What is the graph?

The circle $(x-1)^2 + (y-1)^2 = 2$ has polar equation $r = 2(\sin\theta + \cos\theta)$ , and so the area of the portion of that circle within the first quadrant is $\tfrac12\int_0^{\frac12\pi} 4(\sin\theta + \cos\theta)^2\,d\theta \; = \; 2\int_0^{\frac12\pi}(1 + \sin2\theta)\,d\theta \; = \; \pi + 2$ Thus the area of the desired region defined by $x^2 + y^2 \le 2|x| + 2|y|$ is $4(\pi + 2)$ . Taking away $4\pi$ , the area of the circle $x^2 + y^2 \le 4$ , we obtain the answer $\boxed{8}$ .

Given $4\leq x^2+y^2\leq 2|x|+2|y|$

So $x^2+y^2\geq4$

This is the region outside and on the circle of radius $2$ and centre at origin.

Now, $x^2+y^2\leq 2|x|+2|y| \implies (|x|-1)^2+(|y|-1)^2\leq2$

This represent the regions inside the circles of radius $\sqrt2$ and centres $(1,1) , (-1,1) , (-1,-1) , (1,-1)$

So the required region is out side the circle(1) $x^2+y^2=4$ and inside the circles(2) of centre $(\pm1,\pm1)$ and radius $\sqrt2$

Consider any one circle of centre $(1,1)$ of family of circles(2). Then the intersecting points of both the circles are $(0,2),(2,0)$ And every four circles of family of circles(2) passes through origin. Here we can see that the line joining points $(1,1)$ and $(2,0)$ and $(1,1)$ and $(0,2)$ have same slope so they represent a single line. Also this line passes through centre of circle(2) so this is a diameter for circle(2).

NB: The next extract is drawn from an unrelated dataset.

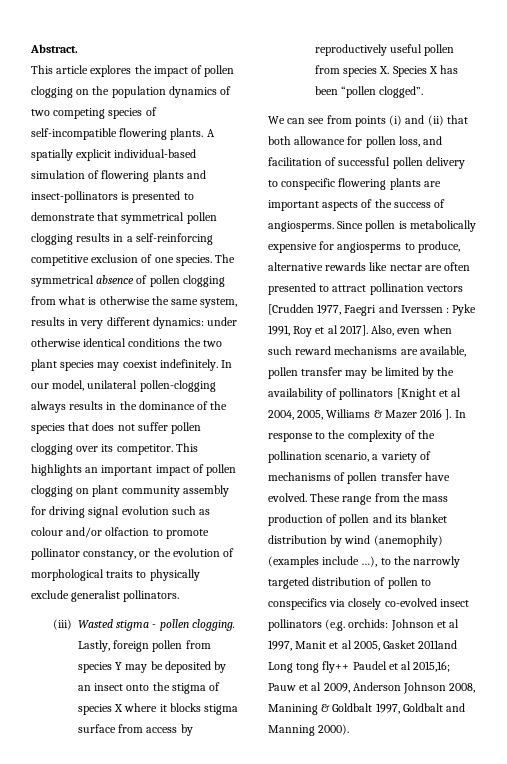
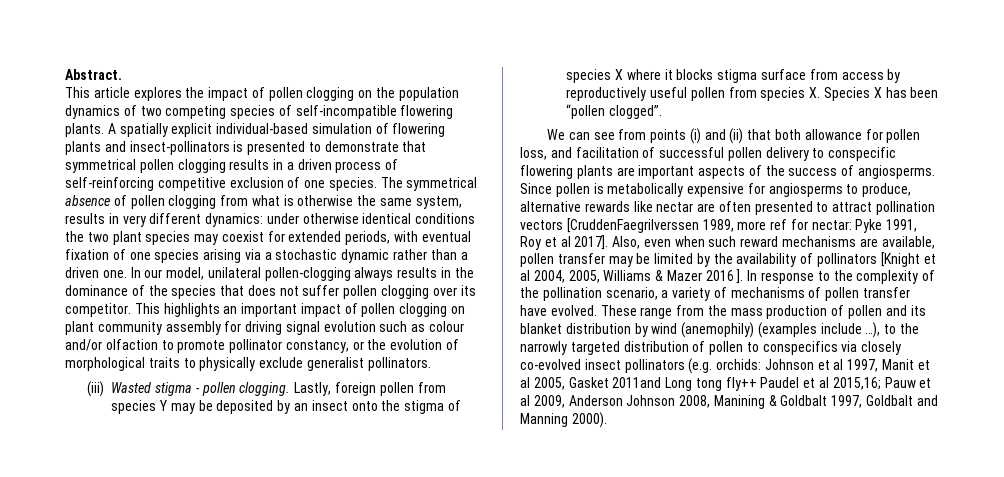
(133, 239) none -> [297,159,399,173] driven process of
[159,359,218,371] indefinitely. -> [267,231,471,245] [65,249,468,263] [65,267,127,278] for extended periods, with eventual fixation of one species arising via a stochastic dynamic rather than a driven one.
[268,304,450,316] [Crudden 1977, Faegri and Iverssen : -> [566,218,852,233] [CruddenFaegriIverssen 1989, more ref for nectar:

Hence outside this on R.H.S the value of area is $\pi$ . But this is not the required answer.We have to minus the are of circle (1) from this. Now consider the right angled triangle having vertices $(0,2),(2,0), (0,0)$ So it's area will be $2$ .Now area of circle(1) in 1st quadrant is $\pi$ . So if we remove the area of triangle from area of circle(1) then we will get that area which has to be removed from our outside region in order to get our answer. So $\pi-2$ has to be removed from $\pi$ . So we got $2$

Now there are four such circles. So $2\times4 = \boxed{8}$ which is our required area.